Akhulgo translated from the Avar language means “Alarm Mountain”. There were two villages on the mountain - Old and New Akhulgo. The siege by Russian troops, led by General Grabbe, lasted for a long 80 days (from June 12 to August 22, 1839). The purpose of this military operation was to blockade and capture the imam's headquarters. The village was stormed 5 times; after the third assault, terms of surrender were offered, but Shamil did not agree to them. After the fifth assault, the village fell, but the people did not want to give up and fought until the last drop of blood.

The battle was terrible, women took an active part in it with weapons in their hands, children threw stones at the attackers, they had no thought of mercy, they preferred death to captivity. Huge losses were suffered by both sides. Only a few dozen companions, led by the imam, managed to escape from the village.

Shamil was wounded, in this battle he lost one of his wives and their infant son, and his eldest son was taken hostage. Akhulgo was completely destroyed and to this day the village has not been rebuilt. After this battle, the mountaineers briefly began to doubt the victory of Imam Shamil, since the aul was considered an unshakable fortress, but despite its fall, resistance continued for about 20 years.

From the second half of the 1850s, St. Petersburg intensified its actions in an effort to break the resistance; generals Baryatinsky and Muravyov managed to encircle Shamil and his army. Finally, in September 1859, the imam surrendered. In St. Petersburg he met with Emperor Alexander II, and then was settled in Kaluga. In 1866, Shamil, already an elderly man, accepted Russian citizenship there and received hereditary nobility.

Results and results of the campaign of 1817-1864

The conquest of the southern territories by Russia took about 50 years. It was one of the country's longest wars. The history of the Caucasian war of 1817-1864 was long; researchers are still studying documents, collecting information and compiling a chronicle of military actions.
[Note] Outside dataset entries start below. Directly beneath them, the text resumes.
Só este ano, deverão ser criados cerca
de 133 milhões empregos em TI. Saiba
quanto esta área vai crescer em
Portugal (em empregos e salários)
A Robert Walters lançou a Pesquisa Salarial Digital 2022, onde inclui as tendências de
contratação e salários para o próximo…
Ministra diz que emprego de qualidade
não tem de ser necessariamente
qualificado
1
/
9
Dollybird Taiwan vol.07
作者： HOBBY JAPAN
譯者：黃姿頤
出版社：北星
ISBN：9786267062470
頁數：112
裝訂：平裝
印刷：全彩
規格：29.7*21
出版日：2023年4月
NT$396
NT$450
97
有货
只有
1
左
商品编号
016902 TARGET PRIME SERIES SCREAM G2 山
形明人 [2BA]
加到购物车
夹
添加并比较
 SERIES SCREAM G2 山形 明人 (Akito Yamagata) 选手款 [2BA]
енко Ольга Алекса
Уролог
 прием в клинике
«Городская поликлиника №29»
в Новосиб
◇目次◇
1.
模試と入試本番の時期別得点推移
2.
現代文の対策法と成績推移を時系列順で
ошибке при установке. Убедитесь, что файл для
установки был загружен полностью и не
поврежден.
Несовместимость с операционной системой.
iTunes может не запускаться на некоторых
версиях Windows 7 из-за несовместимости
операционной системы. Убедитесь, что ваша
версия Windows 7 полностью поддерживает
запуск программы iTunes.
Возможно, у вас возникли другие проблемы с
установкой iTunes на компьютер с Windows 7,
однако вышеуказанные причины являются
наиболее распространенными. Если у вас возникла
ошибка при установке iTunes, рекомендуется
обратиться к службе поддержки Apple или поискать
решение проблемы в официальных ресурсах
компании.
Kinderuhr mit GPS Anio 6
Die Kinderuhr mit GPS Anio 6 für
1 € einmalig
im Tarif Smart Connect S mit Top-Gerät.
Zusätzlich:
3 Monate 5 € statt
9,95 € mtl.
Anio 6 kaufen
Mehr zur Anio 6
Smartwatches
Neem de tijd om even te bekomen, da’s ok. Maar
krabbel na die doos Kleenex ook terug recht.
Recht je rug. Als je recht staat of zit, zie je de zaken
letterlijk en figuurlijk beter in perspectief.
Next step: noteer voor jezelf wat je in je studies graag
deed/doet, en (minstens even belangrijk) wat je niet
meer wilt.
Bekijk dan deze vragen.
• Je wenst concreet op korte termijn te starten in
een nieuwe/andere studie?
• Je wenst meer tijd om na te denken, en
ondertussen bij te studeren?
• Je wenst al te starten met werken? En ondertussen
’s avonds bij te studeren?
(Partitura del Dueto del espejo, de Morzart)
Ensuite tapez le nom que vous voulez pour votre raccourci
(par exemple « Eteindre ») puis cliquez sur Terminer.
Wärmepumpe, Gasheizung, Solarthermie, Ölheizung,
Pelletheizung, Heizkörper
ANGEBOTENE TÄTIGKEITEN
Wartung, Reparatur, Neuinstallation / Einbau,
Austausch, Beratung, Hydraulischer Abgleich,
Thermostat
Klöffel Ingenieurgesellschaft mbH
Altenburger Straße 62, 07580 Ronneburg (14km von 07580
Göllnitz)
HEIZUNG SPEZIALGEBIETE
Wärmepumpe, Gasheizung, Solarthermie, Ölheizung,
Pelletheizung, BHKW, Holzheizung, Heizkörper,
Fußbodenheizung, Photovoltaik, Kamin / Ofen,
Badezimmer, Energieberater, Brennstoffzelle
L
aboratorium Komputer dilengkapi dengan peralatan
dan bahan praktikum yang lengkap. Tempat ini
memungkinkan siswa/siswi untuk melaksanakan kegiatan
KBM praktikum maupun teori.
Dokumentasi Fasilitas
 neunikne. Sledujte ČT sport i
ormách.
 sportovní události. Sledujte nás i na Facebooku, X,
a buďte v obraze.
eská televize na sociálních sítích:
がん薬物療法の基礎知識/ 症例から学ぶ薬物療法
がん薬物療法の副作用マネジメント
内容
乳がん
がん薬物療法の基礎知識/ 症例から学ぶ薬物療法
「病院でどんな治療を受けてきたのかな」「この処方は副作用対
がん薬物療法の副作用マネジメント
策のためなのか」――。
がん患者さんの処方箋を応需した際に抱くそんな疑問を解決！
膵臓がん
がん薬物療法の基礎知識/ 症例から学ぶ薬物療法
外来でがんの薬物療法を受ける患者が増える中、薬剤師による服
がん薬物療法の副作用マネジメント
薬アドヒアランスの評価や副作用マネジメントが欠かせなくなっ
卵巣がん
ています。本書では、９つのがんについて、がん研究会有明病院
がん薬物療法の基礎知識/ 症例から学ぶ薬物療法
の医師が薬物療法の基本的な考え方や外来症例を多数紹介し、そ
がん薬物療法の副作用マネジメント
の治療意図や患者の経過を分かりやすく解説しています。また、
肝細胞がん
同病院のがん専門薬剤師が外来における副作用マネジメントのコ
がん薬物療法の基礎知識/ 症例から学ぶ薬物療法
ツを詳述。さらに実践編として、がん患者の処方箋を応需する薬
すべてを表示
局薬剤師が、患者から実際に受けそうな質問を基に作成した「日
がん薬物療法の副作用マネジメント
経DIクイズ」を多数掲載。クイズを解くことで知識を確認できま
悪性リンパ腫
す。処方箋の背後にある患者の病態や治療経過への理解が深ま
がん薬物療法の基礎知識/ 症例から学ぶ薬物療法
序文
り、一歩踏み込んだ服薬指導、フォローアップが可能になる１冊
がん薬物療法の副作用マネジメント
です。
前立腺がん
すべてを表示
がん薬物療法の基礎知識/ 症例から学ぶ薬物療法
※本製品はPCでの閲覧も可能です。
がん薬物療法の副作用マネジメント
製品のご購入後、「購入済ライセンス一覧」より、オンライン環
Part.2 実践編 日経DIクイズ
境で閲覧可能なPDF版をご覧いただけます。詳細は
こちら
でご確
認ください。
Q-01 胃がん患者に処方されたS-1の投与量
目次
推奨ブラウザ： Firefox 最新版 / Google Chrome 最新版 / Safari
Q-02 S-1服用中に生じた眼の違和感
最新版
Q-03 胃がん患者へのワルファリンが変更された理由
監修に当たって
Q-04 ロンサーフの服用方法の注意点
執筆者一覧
Despite the duration, it ended in victory for Russia. The Caucasus accepted Russian citizenship, and Turkey and Persia henceforth had no opportunity to influence local rulers and incite them to unrest. Results of the Caucasian War of 1817-1864. well known. This:

  • consolidation of Russia in the Caucasus;
  • strengthening the southern borders;
  • elimination of mountain raids on Slavic settlements;
  • the opportunity to influence Middle Eastern policy.

Another important result can be considered the gradual fusion of Caucasian and Slavic cultures. Despite the fact that each of them has its own characteristics, today the Caucasian spiritual heritage has firmly entered into the general cultural environment of Russia. And today the Russian people live peacefully side by side with the indigenous population of the Caucasus.